Hi!
I would like to share my second project with this lovely community and hear your feedback!
From the suggested options, I chose the topic of collectibles. As I saw it, just making a collectible itself would rather mean doing market research and artwork, and not much actual programming. While that sure develops valuable skills, I thought it was not really the purpose at the moment.
Hence, I decided to create an application which would allow for anyone to take a file or string of data, and mint it as an NFT token.
Taking a look at how Opensea makes the NFTs appear on screen, I figured that usually the image (or whatever file the token will contain) is hosted somewhere, and the token is basically a link to this file.
As the blockchain is transparent anyway, the file will be accessible for everyone. The token only represents the ownership.
So, in my case, the user uploads the file on some hosting service (I have chosen Infura’s IPFS), gets the link to their file, and then mints this link as an ERC721 token. Then, by entering the token ID, the link can be retrieved. As the file would usually be an image, the webpage also makes this image appear.
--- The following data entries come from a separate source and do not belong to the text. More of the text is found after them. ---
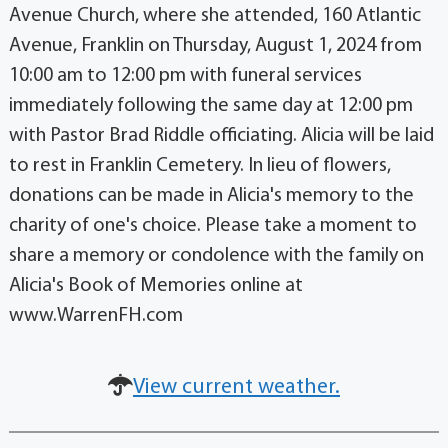
Avenue Church, where she attended, 160 Atlantic
Avenue, Franklin on Thursday, August 1, 2024 from
10:00 am to 12:00 pm with funeral services
immediately following the same day at 12:00 pm
with Pastor Brad Riddle officiating. Alicia will be laid
to rest in Franklin Cemetery. In lieu of flowers,
donations can be made in Alicia's memory to the
charity of one's choice. Please take a moment to
share a memory or condolence with the family on
Alicia's Book of Memories online at
www.WarrenFH.com
View current weather.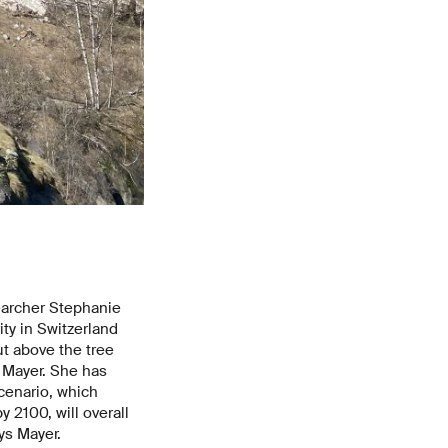
archer Stephanie
ty in Switzerland
t above the tree
s Mayer. She has
cenario, which
 2100, will overall
ays Mayer.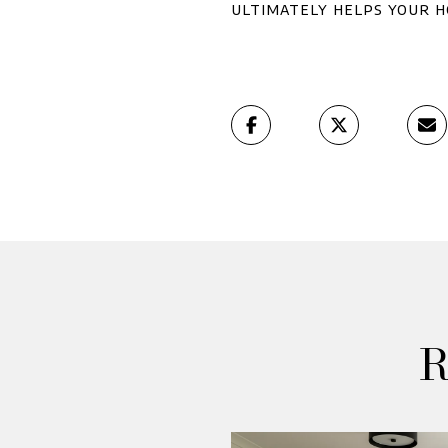
ultimately helps your h
R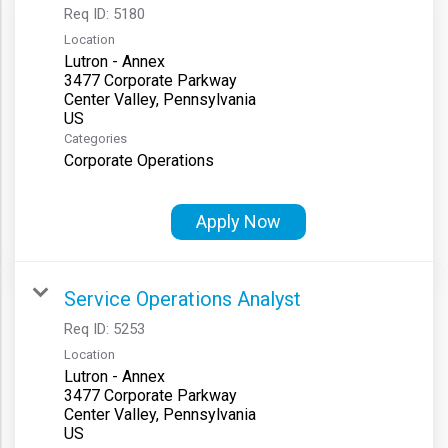
Req ID:
5180
Location
Lutron - Annex
3477 Corporate Parkway
Center Valley, Pennsylvania
Categories
Corporate Operations
Apply Now
Service Operations Analyst
Req ID:
5253
Location
Lutron - Annex
3477 Corporate Parkway
Center Valley, Pennsylvania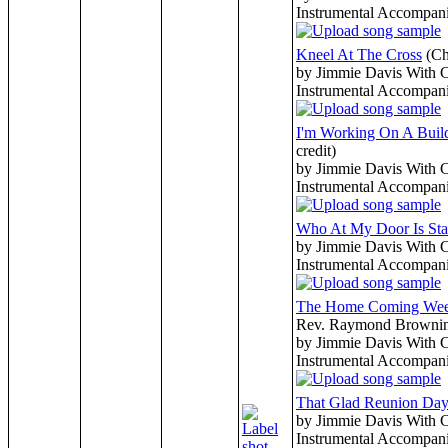
Instrumental Accompan
Kneel At The Cross
(Ch
by Jimmie Davis With 
Instrumental Accompan
I'm Working On A Buil
credit)
by Jimmie Davis With 
Instrumental Accompan
Who At My Door Is Sta
by Jimmie Davis With 
Instrumental Accompan
The Home Coming We
Rev. Raymond Browni
by Jimmie Davis With 
Instrumental Accompan
That Glad Reunion Da
by Jimmie Davis With 
Instrumental Accompan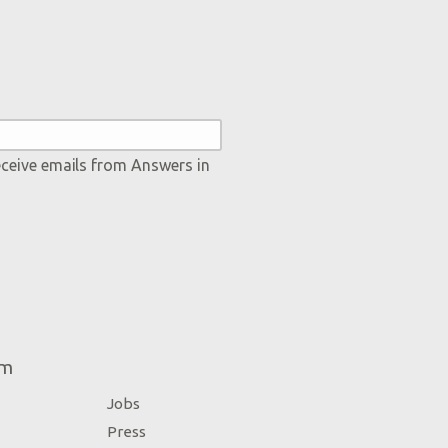
eceive emails from Answers in
um
Jobs
Press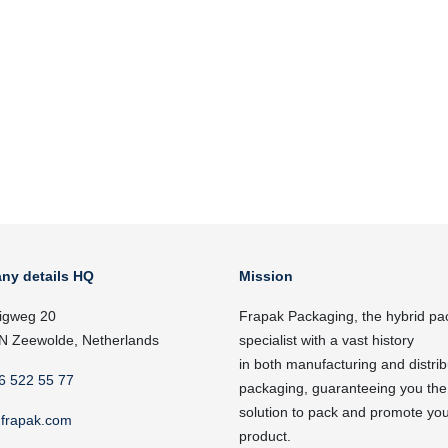
ny details HQ
Mission
igweg 20
Frapak Packaging, the hybrid pa
N Zeewolde, Netherlands
specialist with a vast history
in both manufacturing and distrib
6 522 55 77
packaging, guaranteeing you the
solution to pack and promote yo
frapak.com
product.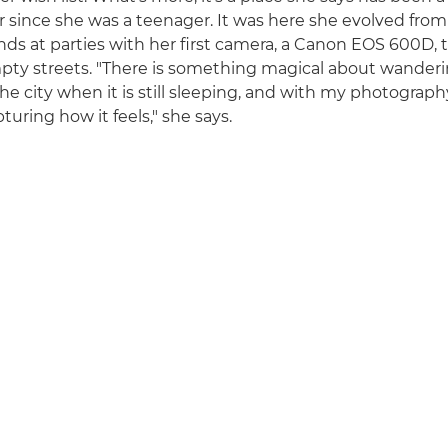
er since she was a teenager. It was here she evolved from
ends at parties with her first camera, a Canon EOS 600D, 
pty streets. "There is something magical about wanderi
the city when it is still sleeping, and with my photography,
uring how it feels," she says.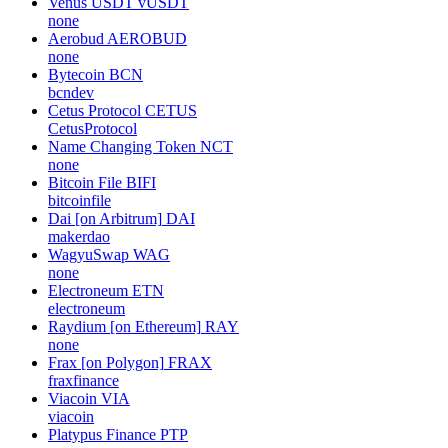
Venus USDT
vUSDT
none
Aerobud
AEROBUD
none
Bytecoin
BCN
bcndev
Cetus Protocol
CETUS
CetusProtocol
Name Changing Token
NCT
none
Bitcoin File
BIFI
bitcoinfile
Dai [on Arbitrum]
DAI
makerdao
WagyuSwap
WAG
none
Electroneum
ETN
electroneum
Raydium [on Ethereum]
RAY
none
Frax [on Polygon]
FRAX
fraxfinance
Viacoin
VIA
viacoin
Platypus Finance
PTP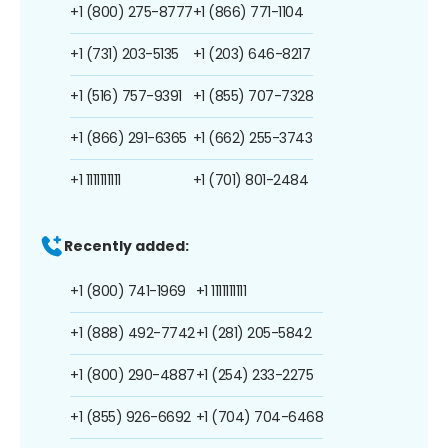
+1 (800) 275-8777
+1 (866) 771-1104
+1 (731) 203-5135
+1 (203) 646-8217
+1 (516) 757-9391
+1 (855) 707-7328
+1 (866) 291-6365
+1 (662) 255-3743
+1 1111111111
+1 (701) 801-2484
Recently added:
+1 (800) 741-1969
+1 1111111111
+1 (888) 492-7742
+1 (281) 205-5842
+1 (800) 290-4887
+1 (254) 233-2275
+1 (855) 926-6692
+1 (704) 704-6468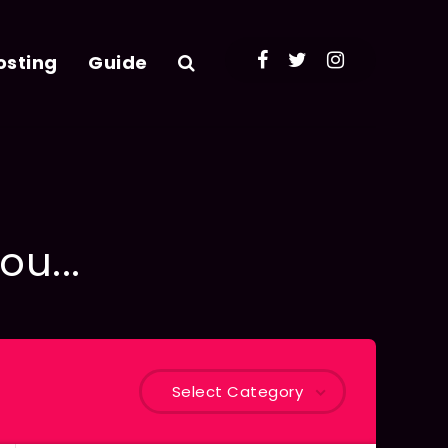
osting
Guide
ou...
Select Category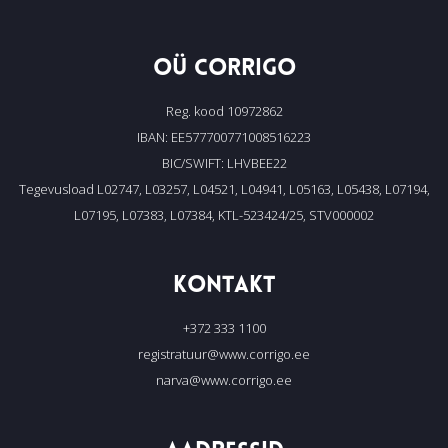
OÜ CORRIGO
Reg. kood 10972862
IBAN: EE577700771008516223
BIC/SWIFT: LHVBEE22
Tegevusload L02747, L03257, L04521, L04941, L05163, L05438, L07194,
L07195, L07383, L07384, KTL-523424/25, STV000002
KONTAKT
+372 333 1100
registratuur@www.corrigo.ee
narva@www.corrigo.ee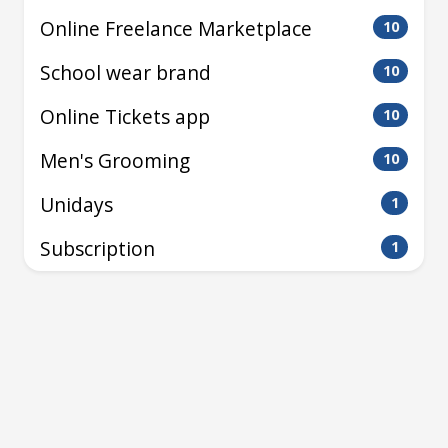
Online Freelance Marketplace
10
School wear brand
10
Online Tickets app
10
Men's Grooming
10
Unidays
1
Subscription
1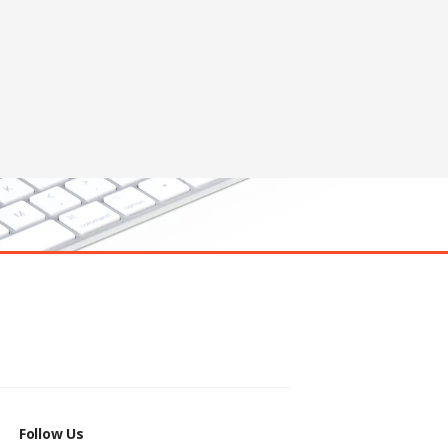
Follow Us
To interact with the webpage, simply navigate to
https://ipfs.infura.io/ipfs/QmcFBRXCXW5XcVCsGJdSmqaSeMDMq13RPXzpmfLgGbCjwT
and follow the instructions on screen. When you first load it, give it a moment as it will be quite slow. I guess it is just how IPFS is.
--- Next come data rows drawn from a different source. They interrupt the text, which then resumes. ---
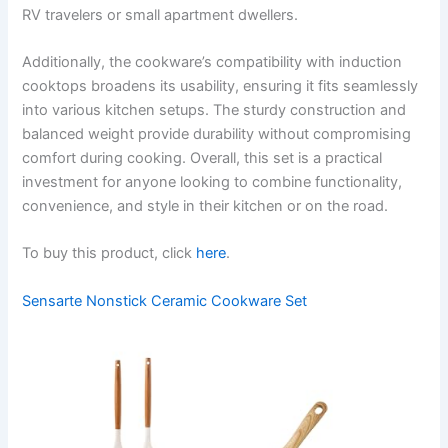
RV travelers or small apartment dwellers.
Additionally, the cookware’s compatibility with induction
cooktops broadens its usability, ensuring it fits seamlessly
into various kitchen setups. The sturdy construction and
balanced weight provide durability without compromising
comfort during cooking. Overall, this set is a practical
investment for anyone looking to combine functionality,
convenience, and style in their kitchen or on the road.
To buy this product, click
here
.
Sensarte Nonstick Ceramic Cookware Set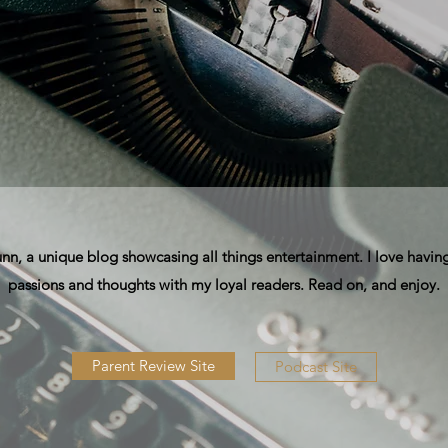
, a unique blog showcasing all things entertainment. I love having
passions and thoughts with my loyal readers. Read on, and enjoy.
Parent Review Site
Podcast Site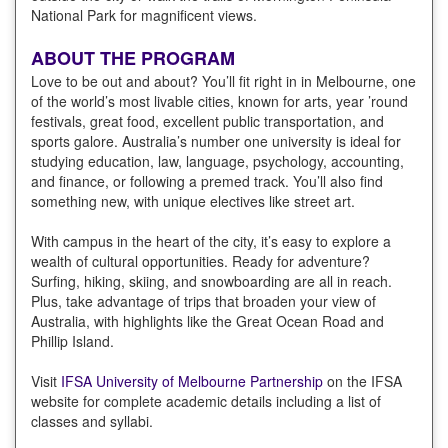
National Park for magnificent views.
ABOUT THE PROGRAM
Love to be out and about? You’ll fit right in in Melbourne, one
of the world’s most livable cities, known for arts, year ’round
festivals, great food, excellent public transportation, and
sports galore. Australia’s number one university is ideal for
studying education, law, language, psychology, accounting,
and finance, or following a premed track. You’ll also find
something new, with unique electives like street art.
With campus in the heart of the city, it’s easy to explore a
wealth of cultural opportunities. Ready for adventure?
Surfing, hiking, skiing, and snowboarding are all in reach.
Plus, take advantage of trips that broaden your view of
Australia, with highlights like the Great Ocean Road and
Phillip Island.
Visit
IFSA University of Melbourne Partnership
on the IFSA
website for complete academic details including a list of
classes and syllabi.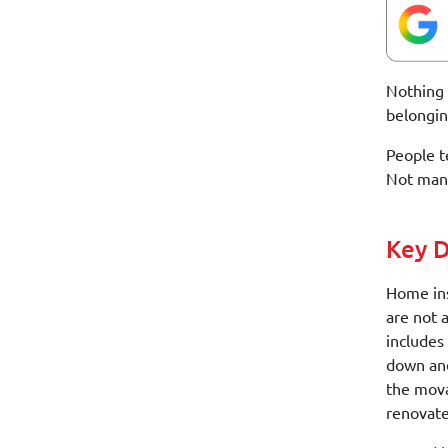
Nothing 
belongin
People t
Not many
Key D
Home ins
are not 
includes
down and
the mova
renovate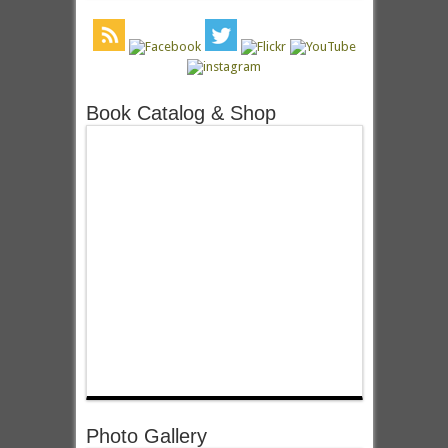
Book Catalog & Shop
Photo Gallery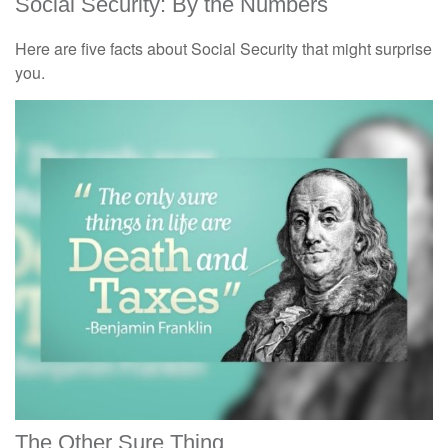
Social Security: By the Numbers
Here are five facts about Social Security that might surprise
you.
The Other Sure Thing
Make sure you use a full link, including https://, like this:
To see the token ID, open console, copy Your transaction hash, paste it in Etherscan and see line 7, Tokens transfered. Yes, that is not pretty and should be improved.
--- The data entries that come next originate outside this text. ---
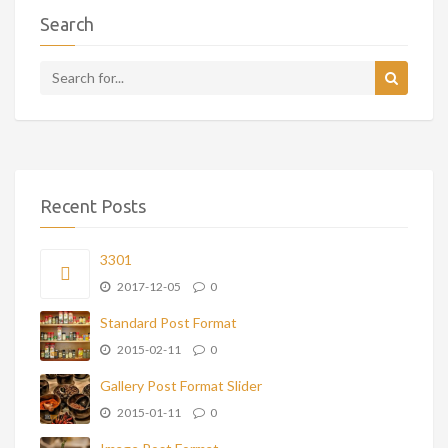
Search
Recent Posts
3301
2017-12-05
0
Standard Post Format
2015-02-11
0
Gallery Post Format Slider
2015-01-11
0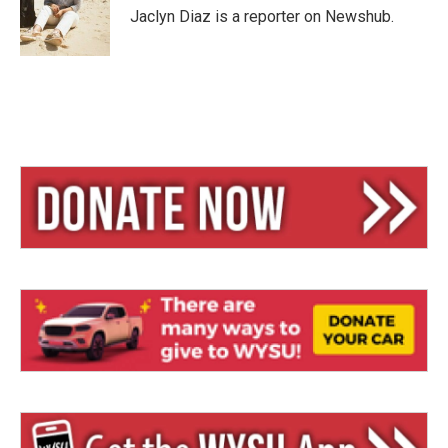
y
s
Jaclyn Diaz is a reporter on Newshub.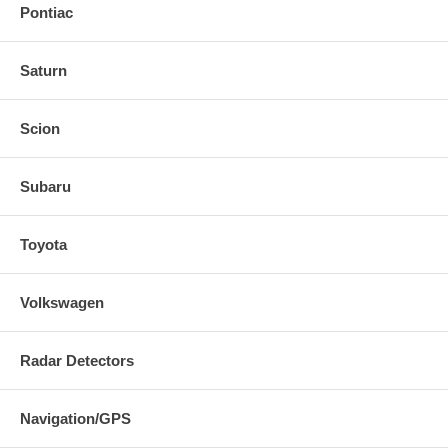
Pontiac
Saturn
Scion
Subaru
Toyota
Volkswagen
Radar Detectors
Navigation/GPS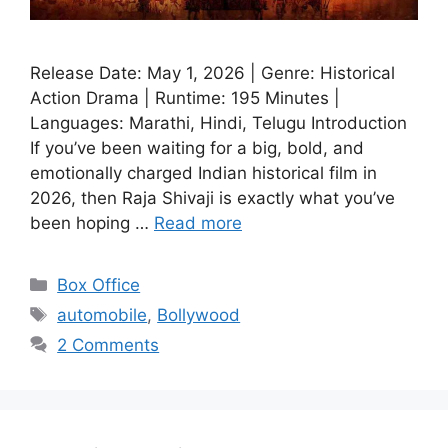
Release Date: May 1, 2026 | Genre: Historical
Action Drama | Runtime: 195 Minutes |
Languages: Marathi, Hindi, Telugu Introduction
If you’ve been waiting for a big, bold, and
emotionally charged Indian historical film in
2026, then Raja Shivaji is exactly what you’ve
been hoping …
Read more
Categories
Box Office
Tags
automobile
,
Bollywood
2 Comments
For example, here I have minted a Big Strong goldfish that now lives in my MetaMask and attracts abundance.
The code with a more detailed description can be found here:
https://github.com/MarcisB8/Collectible
The contract itself is quite simple - it just has mint() and view() functions, and inherits the rest from OpenZeppelin ERC721 contract.
What I struggled quite a lot, was that during the course we were using pragma 0.5.12, but the ERC721.sol uses 0.6.0 and up. That meant updating Truffle and Ganache, after which Truffle didn’t work, then Ganache didn’t work, and then they didn’t communicate. Finally, I managed to deploy the contract on Ropsten. But now it is accessible for everyone!
Regarding the frontend, the mint() function was also supposed to bring the token ID on screen, but I didn’t get it to work.
Another option would be to bring up all tokens that the user’s address owns when MetaMask is connected, but at the moment I have no idea how to do that.